Technically, it wasn't even steak to begin with. It was the latest plant-based meat, grown in a lab in Slovenia, where genes from Wagyu cattle were spliced into the seed of a palm tree-cactus hybrid, the result of which was a 12-ounce striploin filled with antioxidant-rich coconut oil and more fibre than a box of Red River that takes less than a thimble-full of water to grow and whose flavour is indistinguishable from A5 ribeye from Matsusaka.

"The problem," the waiter says, leaning in and lowering her voice, "is it was too good. A vegan got triggered." The vegan posted an image of the steak on a social network that doubles as a class-action lawsuit, asking, "Like, is it really, like, okay for, like, science to emulate the taste of murder?" A wave of outrage followed. "When it hit 60 billion likes, our lawyer settled."

Returning to the menu, you say, "How about…" but the waiter shushes you.
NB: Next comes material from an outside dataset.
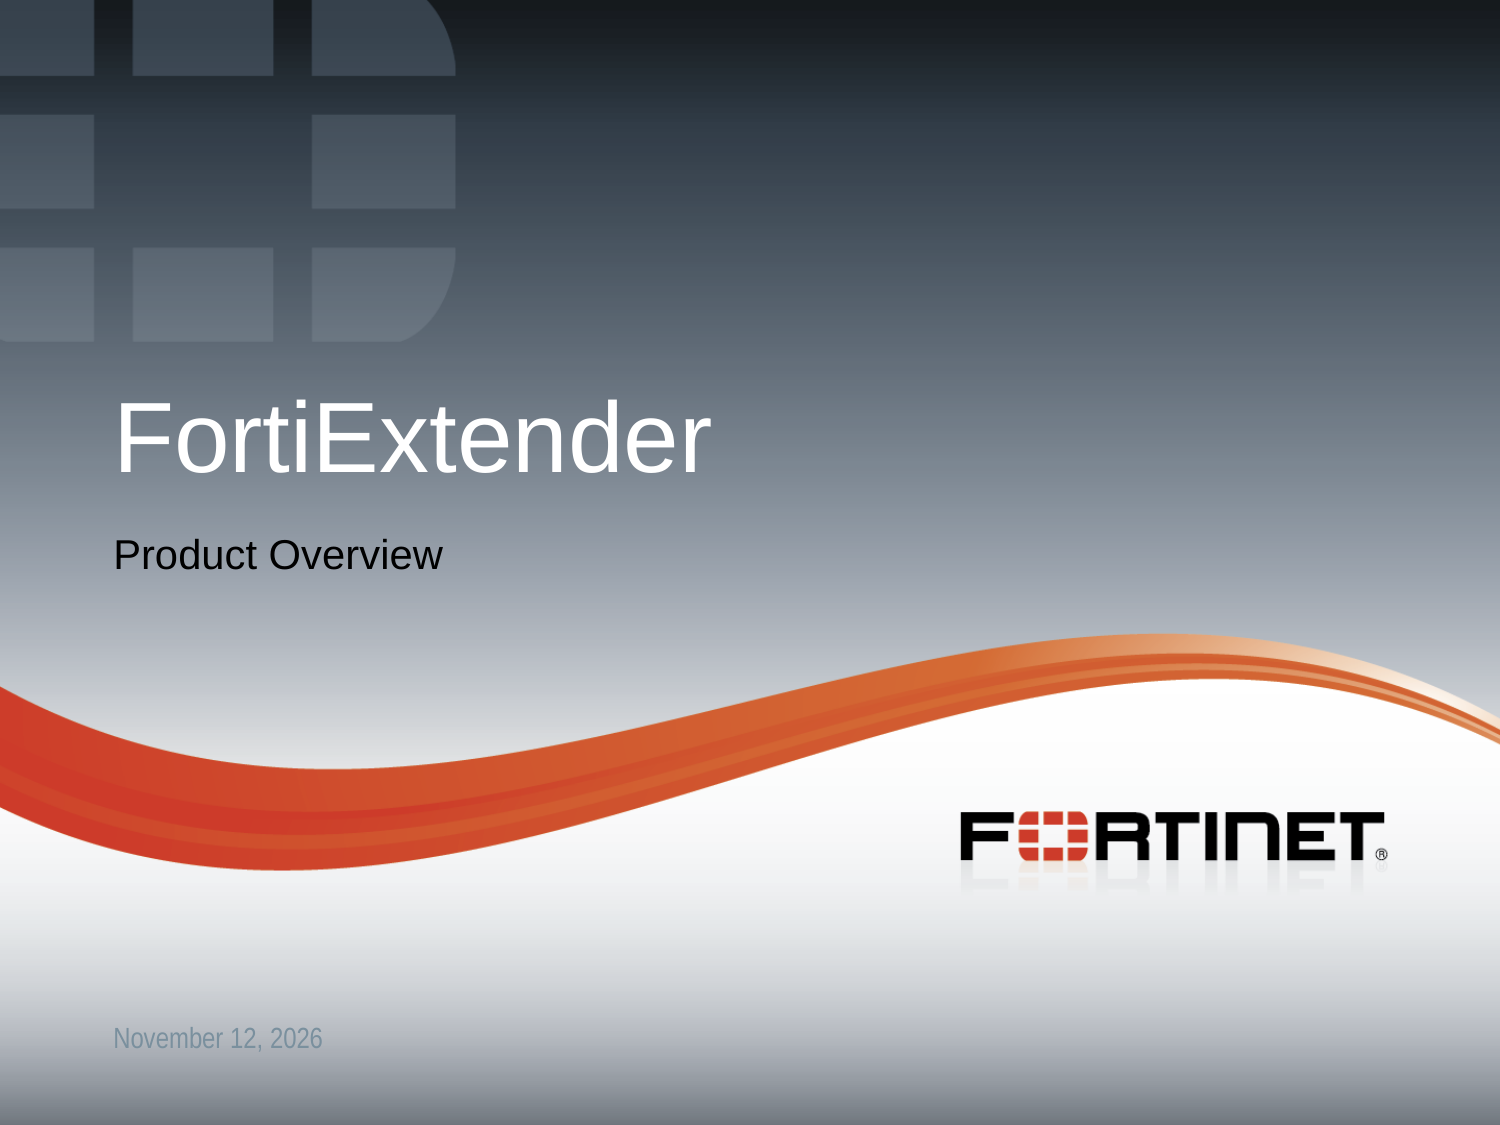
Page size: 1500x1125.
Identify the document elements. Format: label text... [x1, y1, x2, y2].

picture [0, 0, 1500, 1125]
subtitle Product Overview [113, 527, 1426, 665]
title FortiExtender [113, 251, 1426, 493]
A millennial at the next table is photographing his dinner, and the entire restaurant has become silent. The millennial—who, despite his white hair, age spots and oxygen tank, has maintained the eye-rolling insouciance characteristic of his generation—is sitting in a director's chair, barking orders into a bullhorn. He shouts, "Action!" A fog machine starts churning out mist. Another waiter approaches his table and sets down a grilled cheese sandwich. At that moment, the afternoon sun illuminates a west-facing window, drenching the millennial's toasty sandwich in a perfect moment of soft, misty light. The millennialist takes the snaps, then sits there, staring at his phone and reading comments as the sandwich gets cold. You turn to the waiter. "I'll just have what he's having."